In my opinion, it's incumbent upon both teachers and students to double-check what they are teaching or what they have been taught. Especially in esoteric subjects, which often suffer from an echo-chamber amplification of false information. Where one teacher passes on incorrect information, it's very easy for it to find its way into the teachings of a number of other people who work from what they learned from that first teacher. Beyond a certain point, if it's not caught soon enough, it becomes self-reinforcing: each teacher pointing to the works of the others as validation of the incorrect material, with no one remembering where or how it originated. It's simply become "modern tradition".

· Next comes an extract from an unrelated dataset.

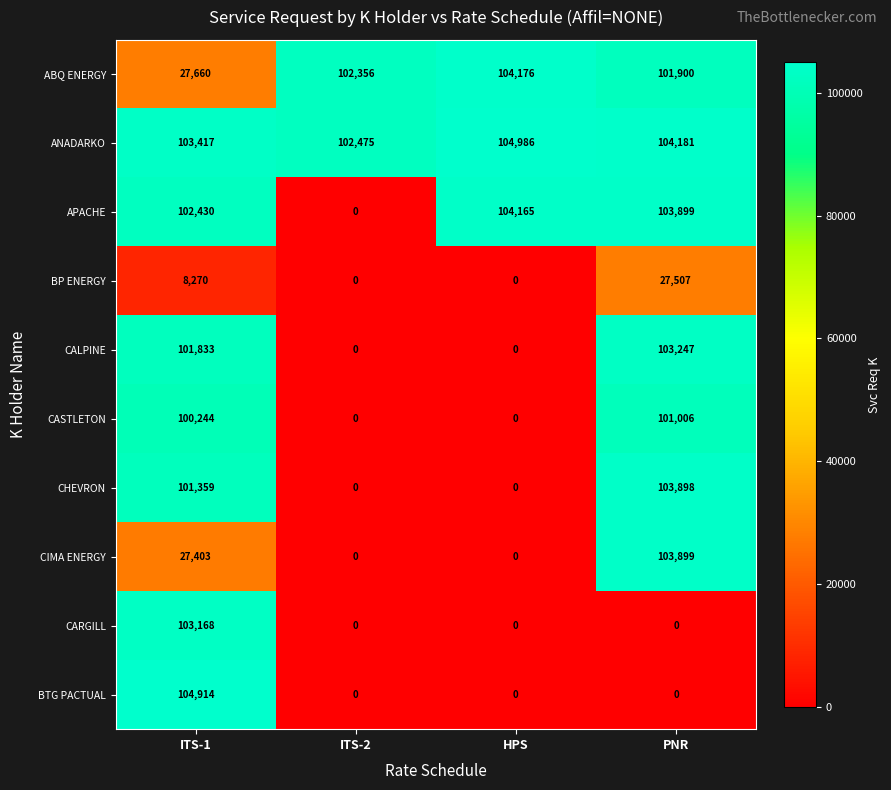

Between ITS-1 and HPS, which series saw the biggest shift?

BTG PACTUAL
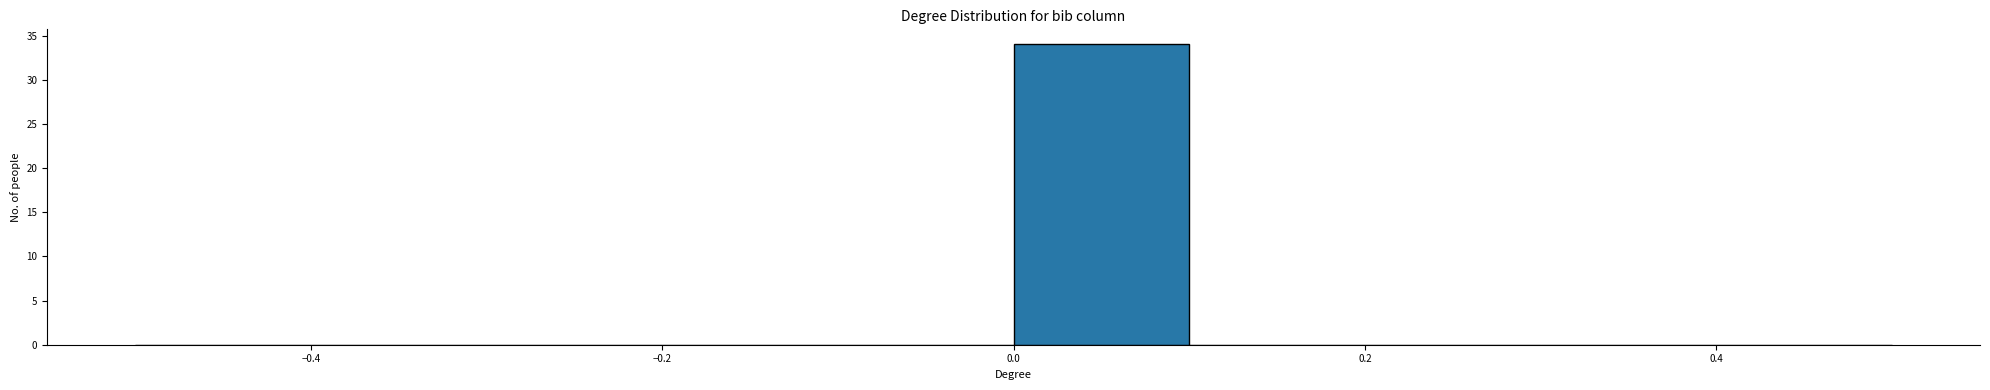

Which range on the x-axis has the tallest bar?

0.0 to 0.1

In the interest of preventing this phenomena, let me offer some information I just found while double-checking something I had previously been taught: The Eihwaz rune, far from "never [being] used in actual writing/runic inscriptions", is found in a number of Runic inscriptions made after 400AD. Specific inscriptions can be found listed in Texts & contexts of the oldest Runic inscriptions By Tineke Looijenga, pages 138 through 142. As further verification of the claims made by Looijenga, an image of the rune used in an inscription on the Charnay Fibula from the second third of the sixth century AD may be viewed here. The lack of earlier use does not seem to indicate the Eihwaz rune was somehow prohibited from inscription, but is simply an aspect in the development of the runes over time; the same process of linguistic evolution that would eventually give us the 16 rune Younger Futhark and the 26 to 33 rune Anglo-Saxon Futhorc.